## TO DO
Repeat the listing lines from the line with "kingdom: Animalia" up to and including the line with "scientific name: Craspedosoma rawlinsii", substituting "division" for "phylum" and changing nothing else.

## DATA EXTRACT
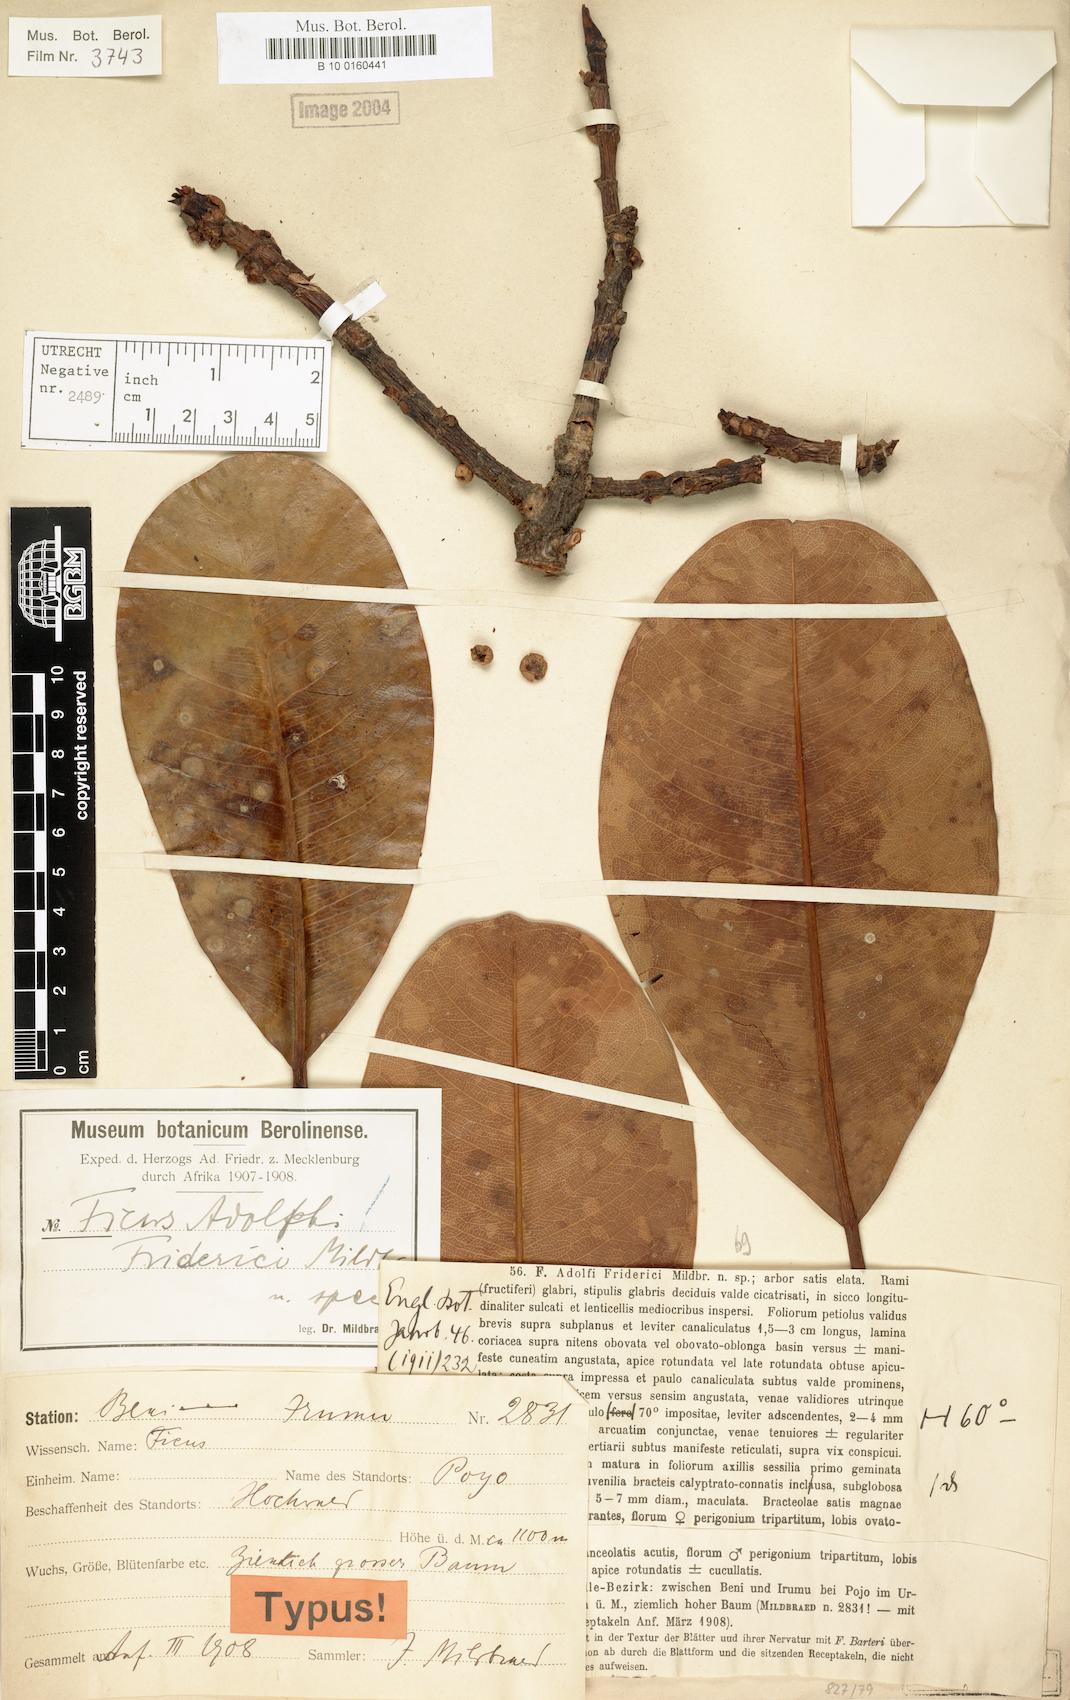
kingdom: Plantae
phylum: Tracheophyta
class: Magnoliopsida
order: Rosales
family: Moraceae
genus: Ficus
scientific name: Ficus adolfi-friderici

...

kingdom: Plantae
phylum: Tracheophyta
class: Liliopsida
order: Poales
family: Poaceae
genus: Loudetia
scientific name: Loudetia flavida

...

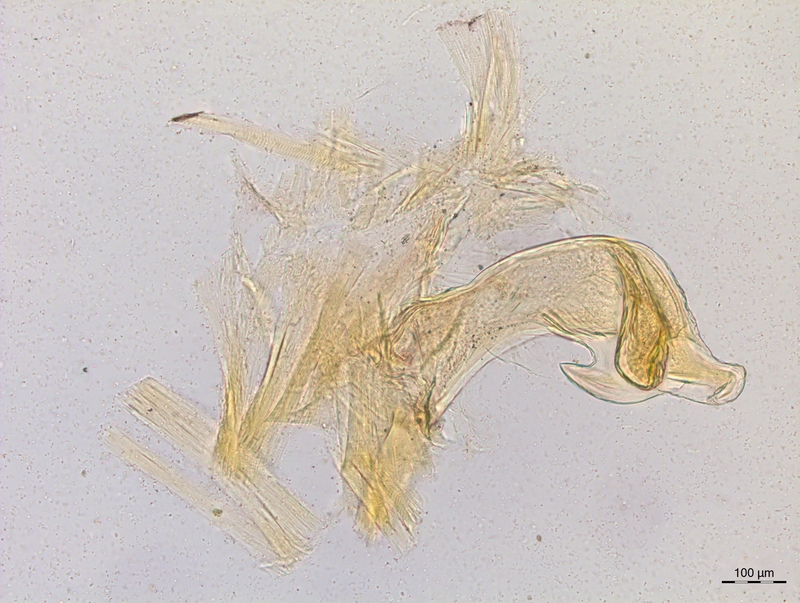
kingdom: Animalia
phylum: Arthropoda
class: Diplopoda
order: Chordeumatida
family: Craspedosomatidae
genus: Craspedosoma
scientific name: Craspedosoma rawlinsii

## RESPONSE
kingdom: Animalia
division: Arthropoda
class: Diplopoda
order: Chordeumatida
family: Craspedosomatidae
genus: Craspedosoma
scientific name: Craspedosoma rawlinsii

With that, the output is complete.